Alla luce di quanto ora esposto, risulta evidente che l’art. 31 comma 3 del Testo Unico
Immigrazione è uno strumento che in concreto garantisce il rispetto dell’interesse
superiore del minore e la tutela rafforzata dei suoi diritti fondamentali, sia della personalità,
sia socio-economici, riconosciuti a vari livelli normativi, dalle convenzioni internazionali
(Convenzione ONU sui diritti dell’infanzia e dell’adolescenza del 1989), dal diritto
comunitario (Direttiva 2003/86/CE; Trattato di Lisbona, 2009) ed europeo (CEDU, 1950) e,
come si è detto, dalla Carta Costituzionale italiana (artt. 2, 3, 10, 29, 30, 31, 32).
Prima del rilascio al genitore del permesso di soggiorno per assistenza minore ex art.
31 comma 3 del Testo Unico Immigrazione, il Tribunale per i Minorenni, dopo aver ricevuto
la richiesta di detto titolo di soggiorno da parte di un genitore o di entrambi tramite ricorso,
svolge un’indagine approfondita in merito alla capacità genitoriale ed alle caratteristiche
personali e di reddito del genitore stesso.
Tale attività di indagine viene demandata dal Tribunale dei Minori ai Servizi Sociali del
Comune di residenza della famiglia del minore straniero; i Servizi Sociali provvederanno
all’ascolto dei genitori presenti sul territorio nazionale e dei minori capaci di discernimento
(preadolescenti e adolescenti), nonchè alla verifica in merito all’idoneità alloggiativa dei
genitori ed alla loro capacità economica volta anche al mantenimento del figlio minore.
Il Tribunale dei Minori provvede poi ad acquisire, tramite la Questura, le informazioni
sulla pendenza di denunce a carico dei genitori o di altre informazioni utili.
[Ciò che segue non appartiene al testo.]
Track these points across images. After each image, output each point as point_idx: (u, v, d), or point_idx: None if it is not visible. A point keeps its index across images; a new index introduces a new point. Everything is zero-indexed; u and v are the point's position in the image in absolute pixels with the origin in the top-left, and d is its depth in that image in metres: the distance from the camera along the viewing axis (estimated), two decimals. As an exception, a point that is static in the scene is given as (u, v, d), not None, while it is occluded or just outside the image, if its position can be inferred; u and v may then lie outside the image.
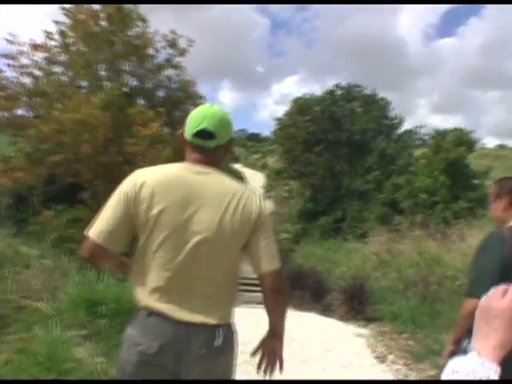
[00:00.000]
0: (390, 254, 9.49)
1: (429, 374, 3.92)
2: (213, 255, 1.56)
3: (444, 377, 1.53)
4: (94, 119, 8.12)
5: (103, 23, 10.78)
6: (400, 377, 3.90)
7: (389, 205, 16.54)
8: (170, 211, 1.53)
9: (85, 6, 10.52)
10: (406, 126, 21.99)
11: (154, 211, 1.53)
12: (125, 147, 8.63)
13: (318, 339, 4.90)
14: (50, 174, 9.65)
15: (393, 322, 5.78)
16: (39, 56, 10.06)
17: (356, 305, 6.46)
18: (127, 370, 1.57)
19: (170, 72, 12.21)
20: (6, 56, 9.62)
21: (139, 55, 11.38)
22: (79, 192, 9.76)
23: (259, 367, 1.80)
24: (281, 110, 46.92)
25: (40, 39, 10.13)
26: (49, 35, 10.21)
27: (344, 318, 6.41)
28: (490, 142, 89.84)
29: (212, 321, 1.55)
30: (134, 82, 12.12)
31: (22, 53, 9.77)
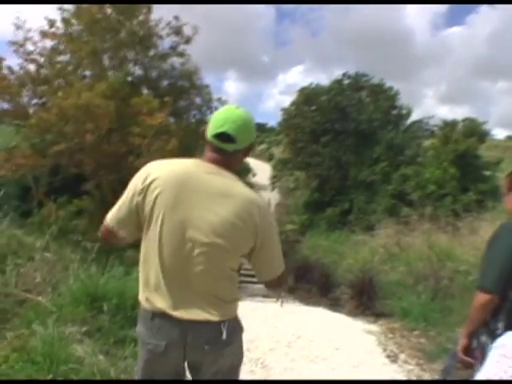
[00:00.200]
0: (398, 247, 9.30)
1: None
2: (210, 256, 1.54)
3: (493, 348, 1.47)
4: (97, 108, 7.96)
5: (108, 11, 10.60)
6: (413, 378, 3.75)
7: (397, 196, 16.33)
8: (172, 207, 1.53)
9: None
10: (413, 116, 21.65)
11: (157, 206, 1.54)
12: (129, 137, 8.48)
13: (327, 336, 4.75)
14: (54, 165, 9.56)
15: (403, 318, 5.61)
16: (46, 43, 9.97)
17: (365, 300, 6.31)
18: (141, 364, 1.68)
19: (174, 60, 12.02)
20: (13, 43, 9.56)
21: (144, 43, 11.20)
22: (83, 183, 9.67)
23: None
24: (286, 101, 46.65)
25: (45, 26, 10.03)
26: (52, 23, 10.05)
27: (353, 313, 6.26)
28: (499, 134, 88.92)
29: (215, 318, 1.56)
30: (138, 71, 11.96)
31: (27, 39, 9.68)
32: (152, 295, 1.59)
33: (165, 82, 12.46)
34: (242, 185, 1.61)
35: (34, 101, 9.84)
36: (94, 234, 8.18)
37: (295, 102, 22.68)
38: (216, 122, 1.60)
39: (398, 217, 12.45)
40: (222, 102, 12.58)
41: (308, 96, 22.01)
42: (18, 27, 9.65)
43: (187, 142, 9.73)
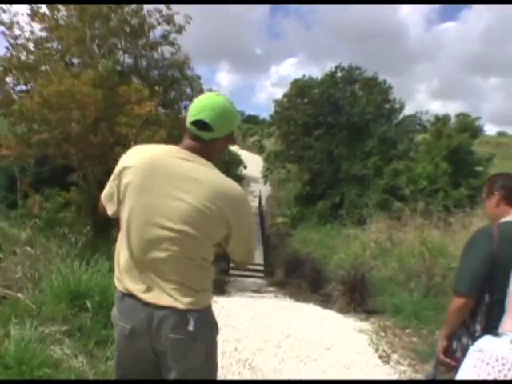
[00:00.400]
0: (390, 242, 9.22)
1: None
2: (176, 243, 1.51)
3: (471, 352, 1.43)
4: (84, 95, 7.70)
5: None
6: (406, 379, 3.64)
7: (388, 191, 16.26)
8: (141, 192, 1.53)
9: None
10: (405, 111, 21.58)
11: (128, 191, 1.55)
12: (116, 127, 8.23)
13: (318, 335, 4.63)
14: (41, 156, 9.28)
15: (395, 315, 5.51)
16: (34, 27, 9.65)
17: (357, 296, 6.19)
18: (116, 349, 1.68)
19: (165, 49, 11.76)
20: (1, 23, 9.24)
21: (135, 32, 10.91)
22: (71, 174, 9.42)
23: None
24: (279, 93, 46.33)
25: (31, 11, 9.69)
26: (35, 10, 9.72)
27: (344, 310, 6.15)
28: (490, 130, 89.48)
29: (180, 305, 1.51)
30: (128, 60, 11.68)
31: (14, 23, 9.37)
32: (122, 276, 1.60)
33: (155, 72, 12.20)
34: (217, 173, 1.57)
35: (19, 88, 9.55)
36: (80, 227, 7.97)
37: (288, 94, 22.48)
38: (195, 109, 1.59)
39: (389, 211, 12.38)
40: (214, 94, 12.33)
41: (301, 88, 21.81)
42: (3, 10, 9.32)
43: (177, 132, 9.52)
Se necessario il
Tribunale dei Minori acquisisce anche informazioni dalle strutture scolastiche frequentate
dai minori e dai Servizi Sociali, nonchè dalle strutture sanitarie dove si trova
eventualmente in cura il minore.
Al termine di questa fase procedurale, in caso di provvedimento positivo del Trbunale
per i Minorenni, la Questura del luogo di residenza dei genitori, rilascerà il predetto titolo di
soggiorno per assistenza minore.
Tale permesso di soggiorno consente al suo titolare, sia esso genitore o parente più
prossimo del bambino, di svolgere attività lavorativa, tuttavia, essendo a tempo
determinato, in prossimità della sua scadenza richiede di essere rinnovato. Il rinnovo potrà
avvenire previa autorizzazione del competente Tribunale dei Minori, mediante la
presentazione di un nuovo ricorso depositato presso la cancelleria di detto Tribunale.
Il permesso di soggiorno ex art. 31 comma 3 Testo Unico Immigrazione è altresì
convertibile in permesso di soggiorno per motivi di lavoro autonomo o subordinato.